和創工では、シミや汚れの状態に応じて、着物丸洗い・しみ抜き・洗い張りのご相談も承っております。
気になる汚れを見つけたら、是非お気軽にお問合わせ下さい。

丸洗い
季節の変わり目や、着用後、長期間タンスに眠らせてしまう前に、「丸洗い」をおすすめします。生地の種類や、着物の状態により、水洗い・薬品洗いなど手法は様々ですが、軽い着汚れや軽いシミであれば、「丸洗い」のみである程度改善されます。
しみ抜き
油汚れなど、丸洗いでは落としきれないシミ・汚れには「しみ抜き」で対処します。小さいものであれば、この方法できれいになります。

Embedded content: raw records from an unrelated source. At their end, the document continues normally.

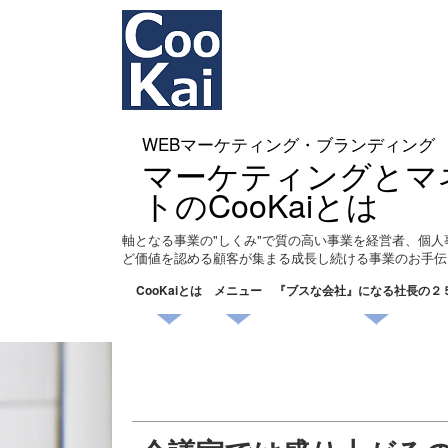
WEBマーケティング・ブランディング
マーケティングとマ
トのCooKaiとは
軸となる事業の"しくみ"で質の高い事業を経営者、個人
ど価値を認める顧客が集まる成長し続ける事業のお手伝
CooKaiとは
メニュー
『ブスな会社』になる社長の２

但し、年数のたったシミは無理に落とそうと思うと着物の生地を傷める恐れがありますので、事前にご相談となります。
洗い張り
お食事の席などで、着物の上に広範囲で汚れを付けてしまった場合は、着物を反物の状態にほどき、丹念に洗い上げる「洗い張り」をおすすめします。
洗い張りには洗い料金のほかに着物の仕立て直し代がかかってきますので、費用はかかりますが、汚れを落とすと同時に、染め替え・八掛など裏物の交換・寸法直し・デザイン変更(例:色無地→コートや長襦袢)もできます。
大切な着物を汚してしまっても、あきらめずにお気軽にご相談下さい。
祝いの席や宴席等、お酒を飲む席でのアルコールによる汚れにはご注意!!

アルコール類には漂白作用があり、付着した部分が色抜けする原因となります。
その場合でも染め直すことは可能ですが、きれいに染め上がるものばかりではありません。
万が一付着したと思われる場合は早急にお持ちいただくことをおすすめします。
また、ワインをお召しになる場合は、十分にご配慮下さい。ワインは染料となりますので、特に撥水加工のしていない着物に付着した場合は落ちません。